* [과제 요구사항]: 아래 줄을 모두 '번호'와 '기록 줄' 두 열로 된 마크다운 표로 바꿔 쓰세요. 빈 줄과 그림은 표에 넣지 말고, 남은 줄마다 차례대로 번호를 매기세요.

* [발췌 기록]:
______

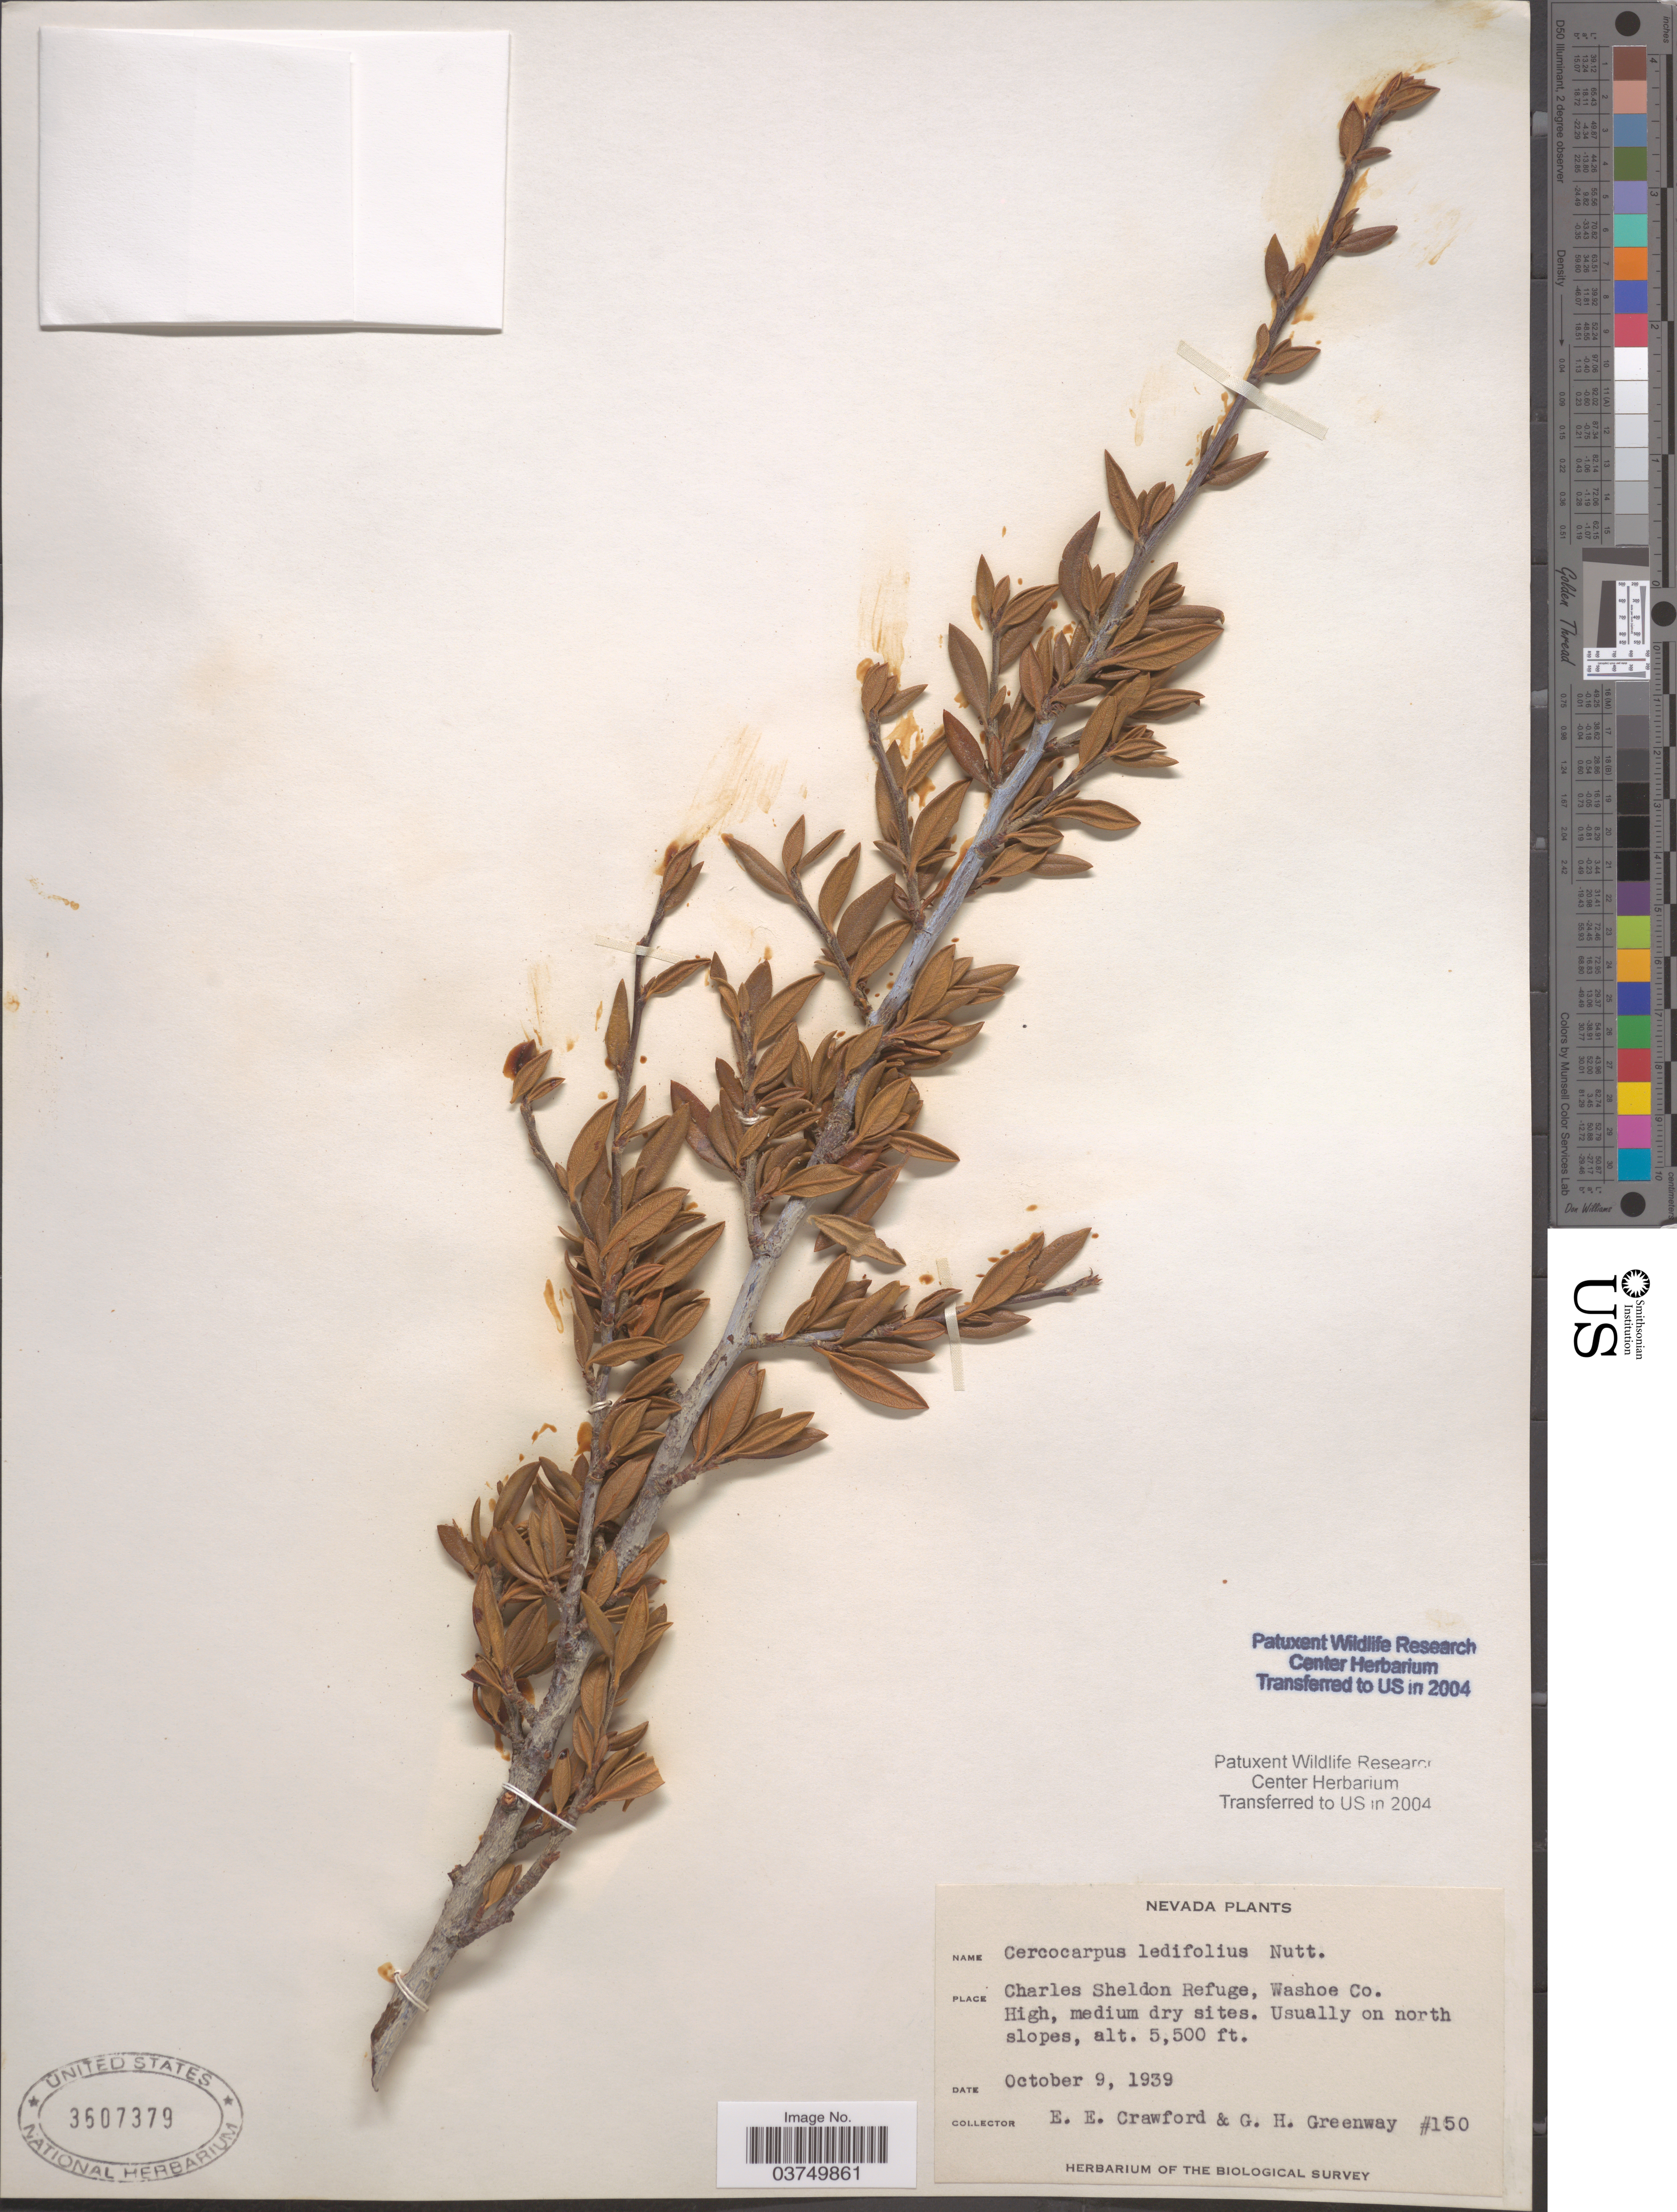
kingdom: Plantae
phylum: Tracheophyta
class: Magnoliopsida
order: Rosales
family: Rosaceae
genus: Cercocarpus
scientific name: Cercocarpus ledifolius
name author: Nutt.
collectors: E. Crawford & G. Greenway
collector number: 150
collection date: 1939-10-09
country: United States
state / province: Nevada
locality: Charles Sheldon Refuge, Washoe Co. High, medium dry sites. Usually on north slopes.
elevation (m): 1676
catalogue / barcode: US 3607379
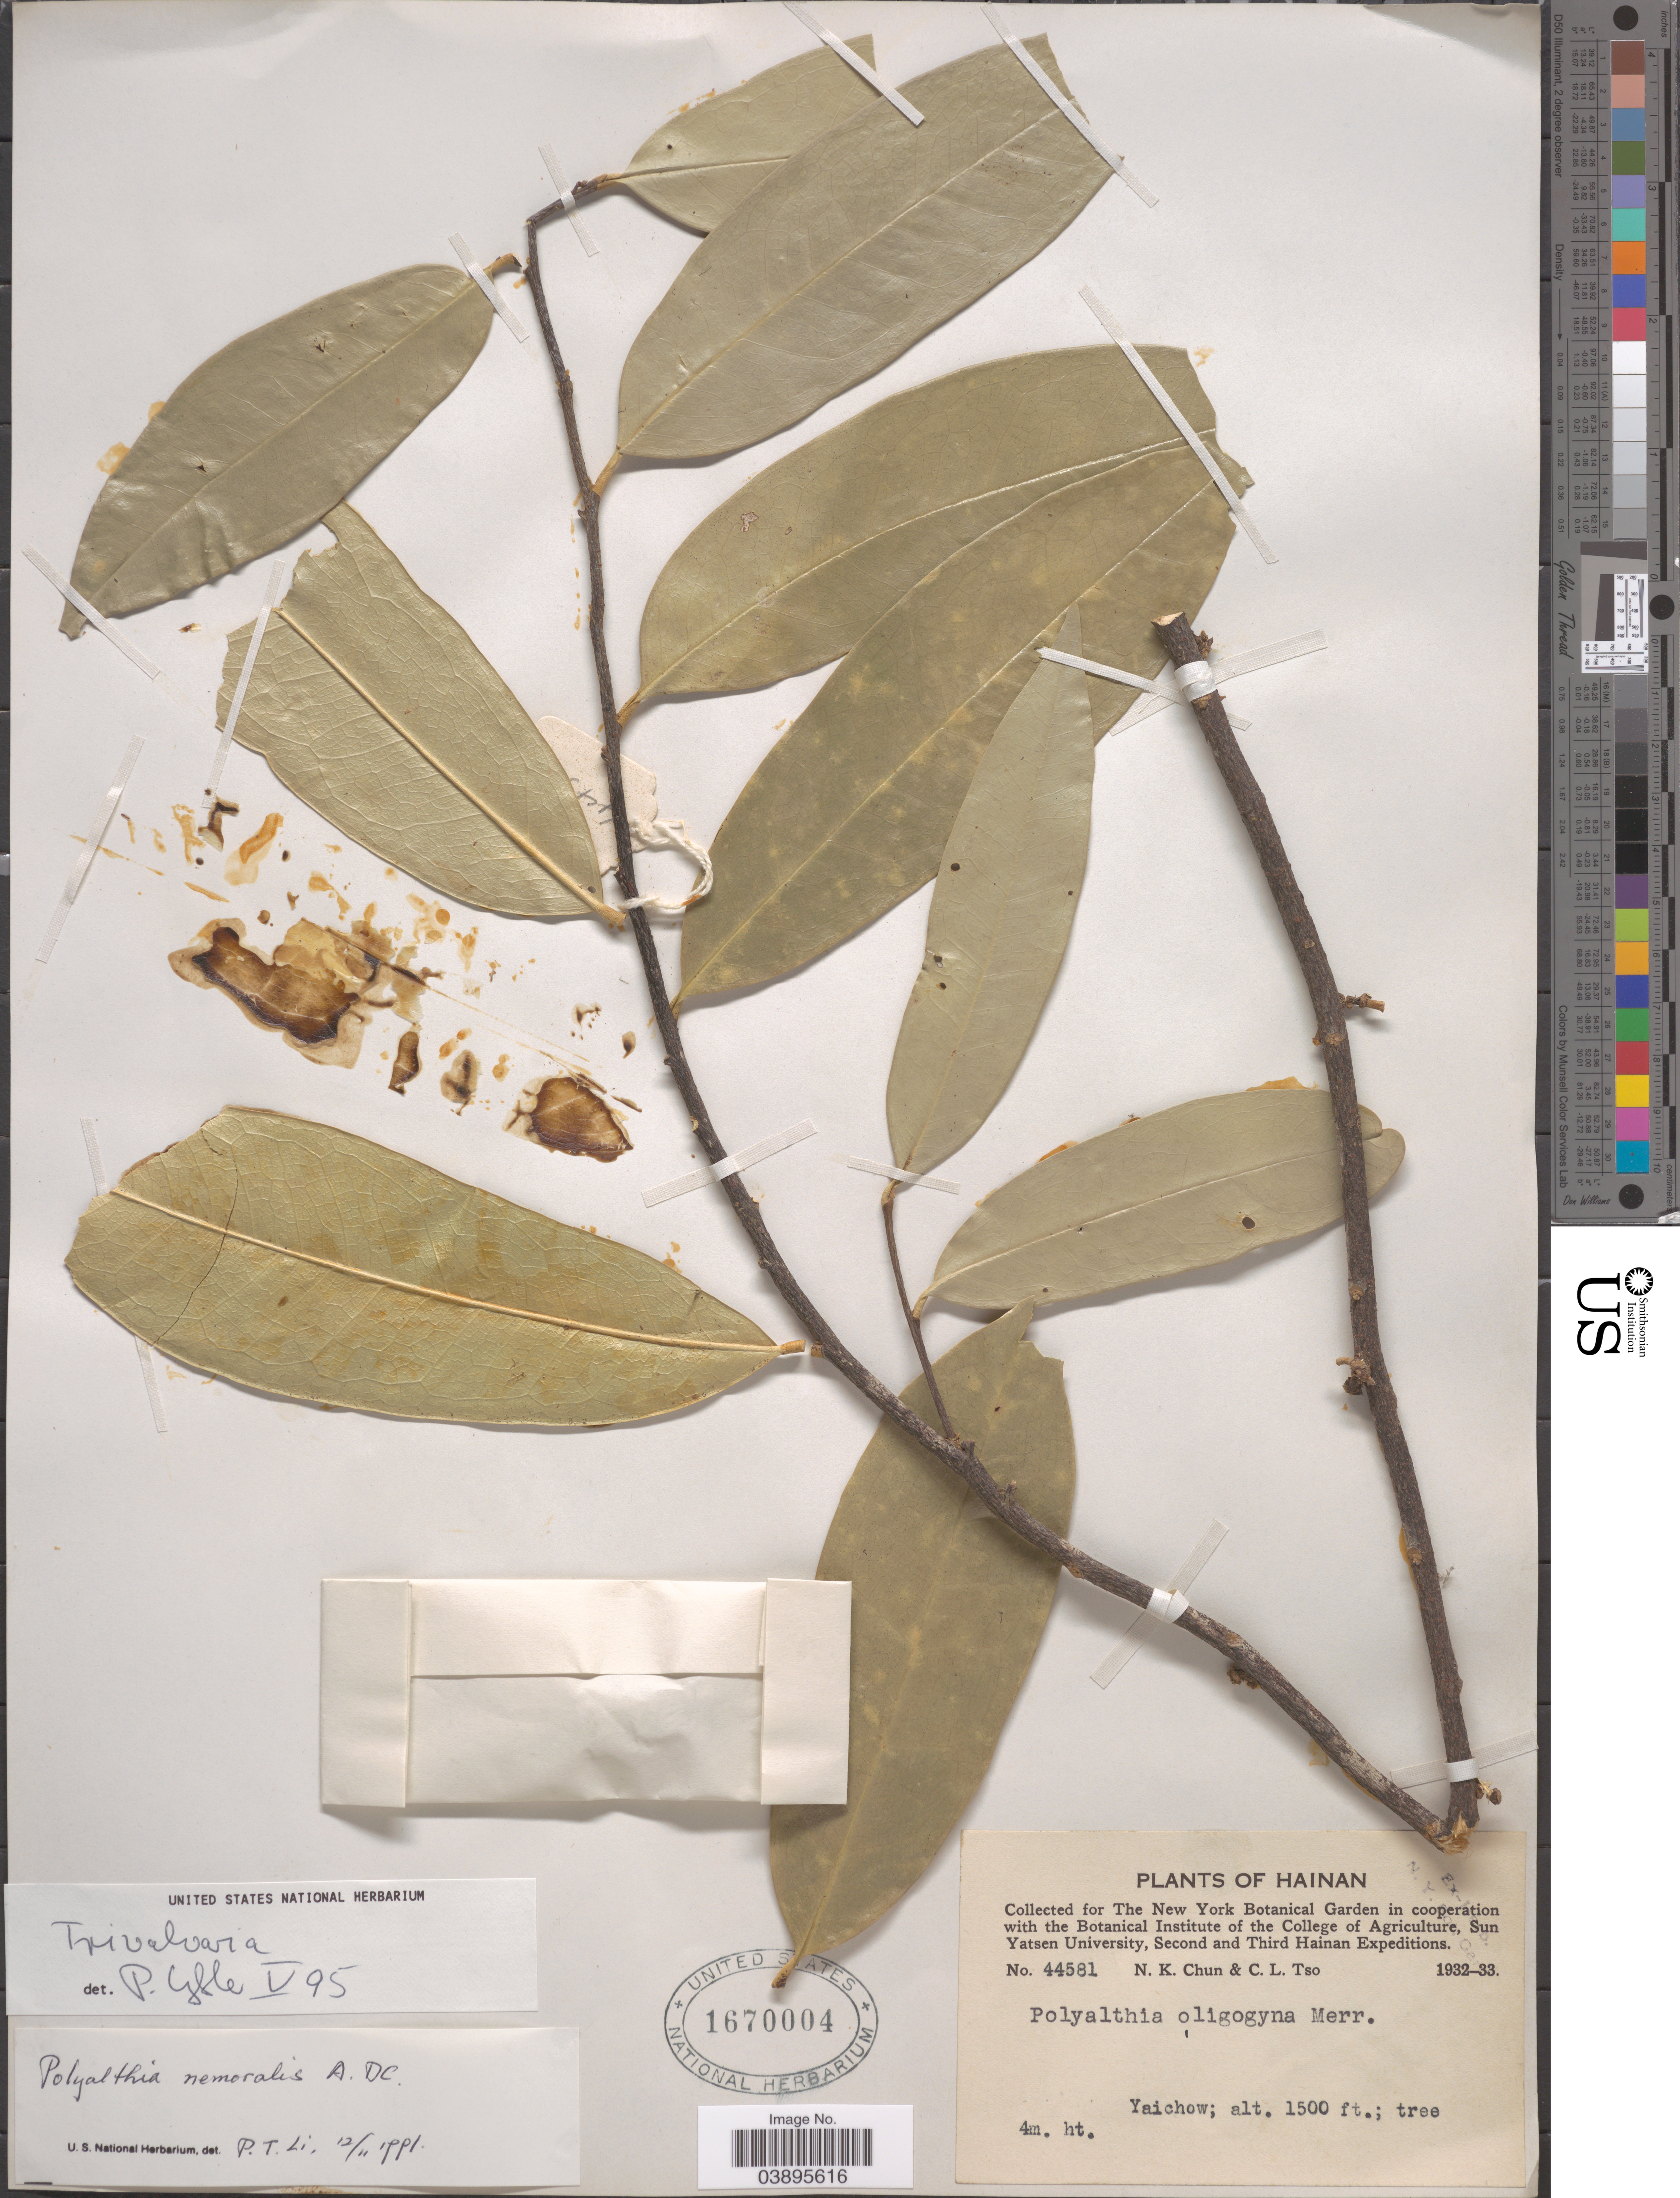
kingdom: Plantae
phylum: Tracheophyta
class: Magnoliopsida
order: Magnoliales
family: Annonaceae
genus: Trivalvaria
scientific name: Trivalvaria dubia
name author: (Kurz) J. Sincl.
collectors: N. K. Chun & C. Tso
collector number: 44581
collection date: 1932/1933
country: China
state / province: Hainan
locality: Yaichow.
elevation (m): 457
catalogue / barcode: US 1670004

______

* [올바른 결과]:
| 번호 | 기록 줄 |
|---|---|
| 1 | kingdom: Plantae |
| 2 | phylum: Tracheophyta |
| 3 | class: Magnoliopsida |
| 4 | order: Rosales |
| 5 | family: Rosaceae |
| 6 | genus: Cercocarpus |
| 7 | scientific name: Cercocarpus ledifolius |
| 8 | name author: Nutt. |
| 9 | collectors: E. Crawford & G. Greenway |
| 10 | collector number: 150 |
| 11 | collection date: 1939-10-09 |
| 12 | country: United States |
| 13 | state / province: Nevada |
| 14 | locality: Charles Sheldon Refuge, Washoe Co. High, medium dry sites. Usually on north slopes. |
| 15 | elevation (m): 1676 |
| 16 | catalogue / barcode: US 3607379 |
| 17 | kingdom: Plantae |
| 18 | phylum: Tracheophyta |
| 19 | class: Magnoliopsida |
| 20 | order: Magnoliales |
| 21 | family: Annonaceae |
| 22 | genus: Trivalvaria |
| 23 | scientific name: Trivalvaria dubia |
| 24 | name author: (Kurz) J. Sincl. |
| 25 | collectors: N. K. Chun & C. Tso |
| 26 | collector number: 44581 |
| 27 | collection date: 1932/1933 |
| 28 | country: China |
| 29 | state / province: Hainan |
| 30 | locality: Yaichow. |
| 31 | elevation (m): 457 |
| 32 | catalogue / barcode: US 1670004 |